Use Mattermost or Zulip for internal communication, Nextcloud or CryptPad for recovery documents, Zammad or GLPI for tickets, Kanboard or OpenProject for task tracking, and Uptime Kuma for system status.

# Customer-facing service company:

Use Cachet or Statusfy for status communication, approved customer talking points, Jira Service Management or Zammad for customer issues, and a communication log for all external updates.

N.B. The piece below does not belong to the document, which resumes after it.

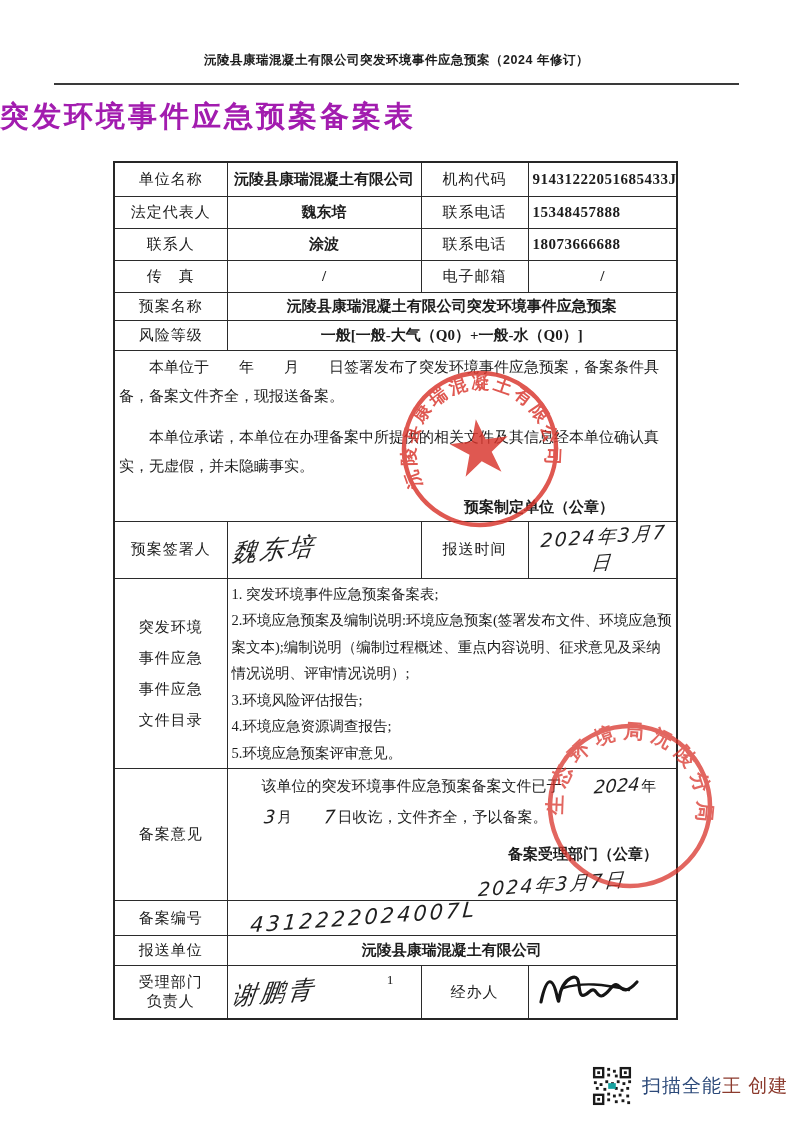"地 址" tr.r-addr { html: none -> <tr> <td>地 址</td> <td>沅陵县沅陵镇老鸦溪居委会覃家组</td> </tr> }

# Recovery Communication Log Template

Use a simple communication log with these fields:

  • Incident ID
  • Date and time
  • Audience
  • Communication owner
  • Channel used
  • Message summary
  • Systems or processes mentioned
  • Instructions given
  • Decision made
  • Approval required
  • Approved by
  • Follow-up required
  • Next update time
  • Document or evidence location

# Business Continuity Tracker Template

Use a simple tracker with these fields:

  • Business process
  • Business owner
  • Current status
  • System dependency
  • Temporary workaround
  • Workaround owner
  • Security rules
  • Approval required
  • Customer impact
  • Vendor impact
  • Data handling notes
  • Expected return to normal
  • Validation required
  • Final status
  • Notes

# Expected Outputs from This Section

At the end of this section, the company should have:

  • A recovery communication owner.
  • A defined audience list for updates.
  • Clear system status language.
  • Approved employee instructions.
  • Approved customer, vendor, or partner messages where needed.
  • Documented temporary workarounds.
  • A business continuity tracker.
  • A recovery communication log.
  • A record of major business continuity decisions.
  • Confirmation of when temporary workarounds ended.
  • A final recovery status update or remaining-limits update.

# Objective

Recovery communication should keep the business moving without creating new risk.

A company should leave this section able to say:

“People know which systems are available, which processes are limited, what temporary procedures apply, who approved them, and when normal operations can resume.”

That is communication and business continuity during recovery.